God in the flesh, the God who does not despise the ordinary
and common but rather who seeks out the ordinary and common to show us God’s
dream for us, this is the promise that rests behind the bread and the wine made
real in body and blood. For as God does not despise water, bread, or wine, such
ordinary, common things, so we also know that God does not despise or abandon
us, who are similarly such ordinary and common people. And so in the body and
blood, we find God’s promise to take hold of us and make us God’s own, to
remain with us and to never let us go. And there is another promise God makes
to us. It is the promise to use us – to make use of our skills and talents,
inadequate or insufficient though they may seem, to continue God’s work of
creating, redeeming, and sustaining all that is. And that, also, is an
incredible promise.
You see my friends, John’s gospel is not hard to understand,
this essential, intimate, mysterious relationship, this grace upon grace, this
belief, brings eternal life. And eternal life looks like love .
That’s right, it looks like love. Because love is not
something that we feel all mushy about, love is who God is and what God does.
It is for love that God, who creates all that is seen and unseen, God who creates
the cosmos, comes into our world, to walk this path with us, to show us the
way, to carry us when we cannot walk it our selves.
And how does God carry us? In love, through you. You are
God’s hands and feet, you are God’s love in this world. You and you and you,
all of us, this community of faith that comes together to pray, to eat bread
and drink wine, to share meals, and tears, heartache and joy, and who is sent
out into the world to do what we are called to do.

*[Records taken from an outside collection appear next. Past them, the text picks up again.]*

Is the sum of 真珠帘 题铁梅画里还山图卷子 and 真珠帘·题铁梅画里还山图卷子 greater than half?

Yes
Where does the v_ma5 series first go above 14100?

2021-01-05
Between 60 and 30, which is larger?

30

In Paul’s letter to the Ephesians we hear that call as
clearly as we’ve ever heard it. Put
away from you all bitterness and wrath and anger and wrangling and slander,
together with all malice, and be kind to one another, tenderhearted, forgiving
one another, as God in Christ has forgiven you. Therefore be imitators of God,
as beloved children, and live in love, as Christ loved us and gave himself up
for us, a fragrant offering and sacrifice to God.
This bread of life
is Jesus’ body and feeds us. This bread of life is Jesus’ body that is broken
for us, so that the bits and pieces of our brokenness may be put back together.

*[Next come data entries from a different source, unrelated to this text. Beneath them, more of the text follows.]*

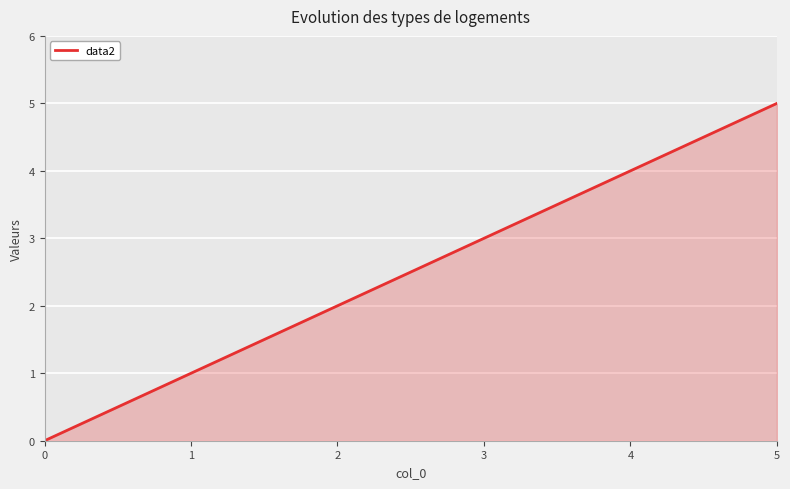

What is the difference between the values at 0 and 1?

1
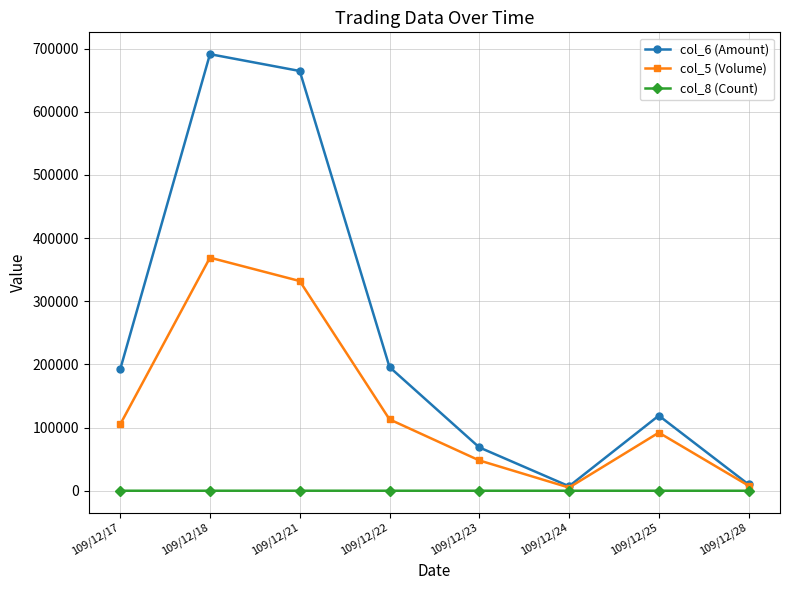

How many data points does each series have?

8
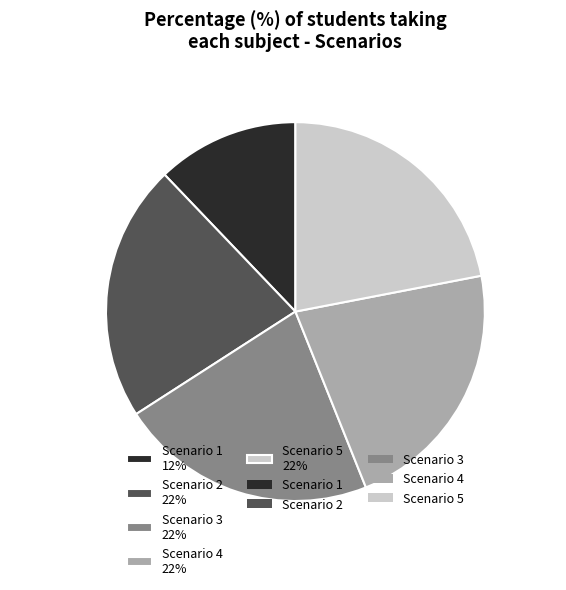

What is the ratio of the value at Scenario 5 22% to the value at Scenario 2 22%?

1.0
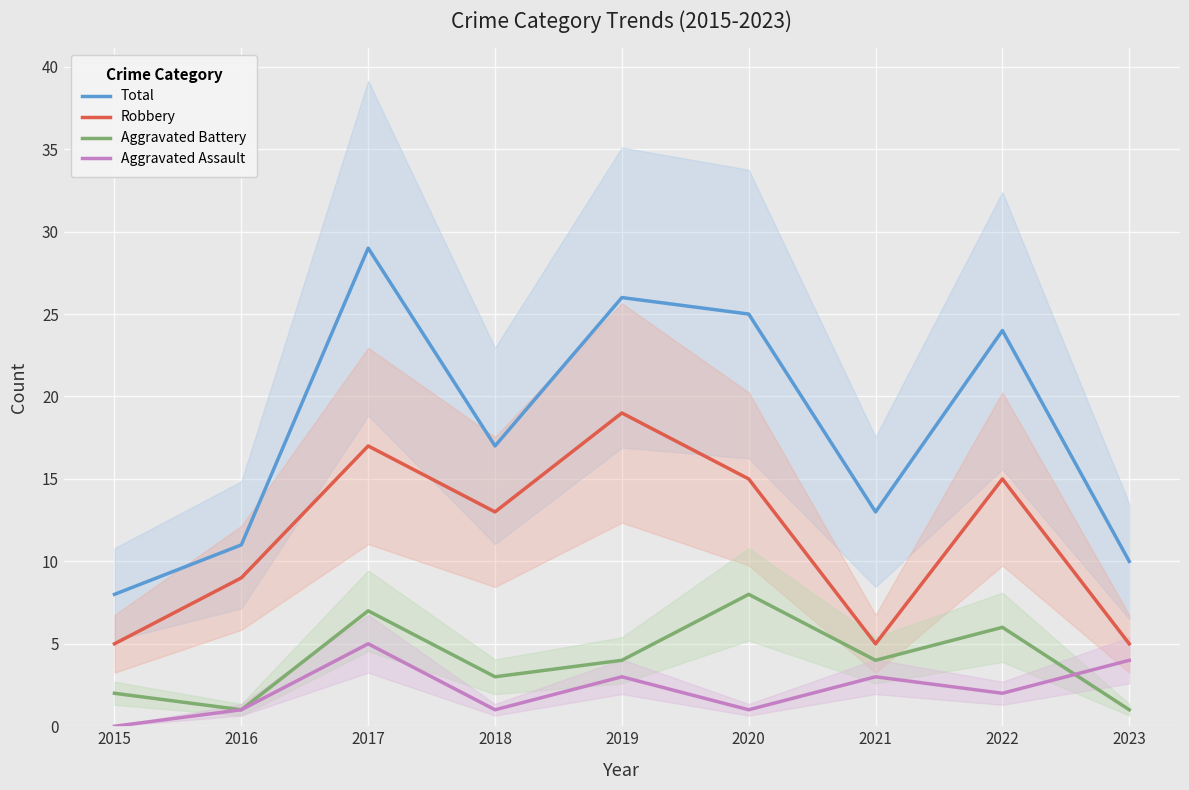

Between 2020 and 2021, which is larger?

2020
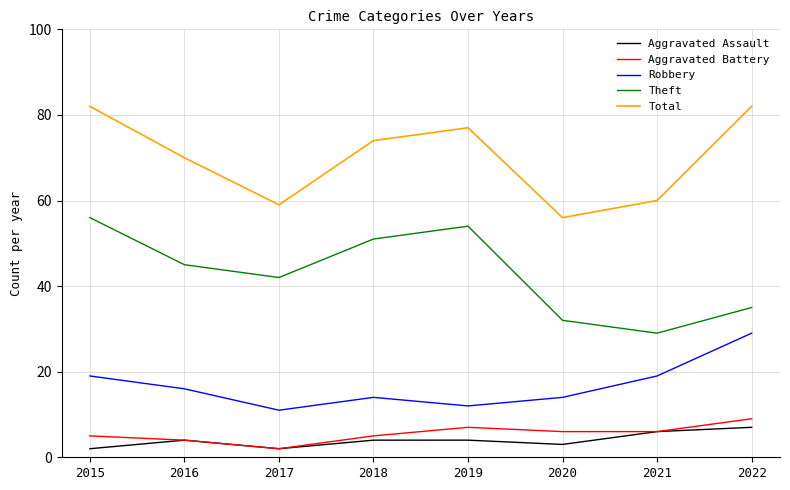

Which category has the lowest value in the Theft series?

2021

Believe it, Jesus says. Live it, Jesus says. And Love. For Love is the
recognition of the truth that we are neighbors. The Love we show is the
recognition of the truth that as bad as we think we can get, God’s grace upon
grace is capable of embracing us anyway.
God’s promise of
forgiveness and acceptance, of wholeness and of life, is given to each of us in
a form we not only can hear, but also see, taste, touch, and feel. And so the
bread and the wine, the body and the blood, bid us to raise our eyes from the
confusion and ambiguity of life for a moment, so that we may receive God’s grace
upon grace, God’s abundance, and return to our lives in this confusing world
with courage and hope.
But don’t wait, don’t
wait until the time is right, or until you have more or know more, eternal life
is now. Don’t wait, until tomorrow or the next day, loving your neighbor is
now. Don’t wait, until the world is a better place, make it so today.
I heard a story at
bible study this week. One of us Trinitarians was out for a walk in her
neighborhood. As she was passing by a family sitting outside in the beautiful
pergola they had just built, she stopped to tell them how beautiful it was.
This family was clearly dressed in a fashion that indicated they were Muslim,
and yet, conversation ensued. She learned that these family members were
preparing themselves for their pilgrimage to Mecca, a huge undertaking in and
of itself, made more so because the elderly father was going as well. These
neighbors prayed together, for safety in the journey, and in thanksgiving for
being neighbors.
This is the bread of life, broken for you. Thanks be to God.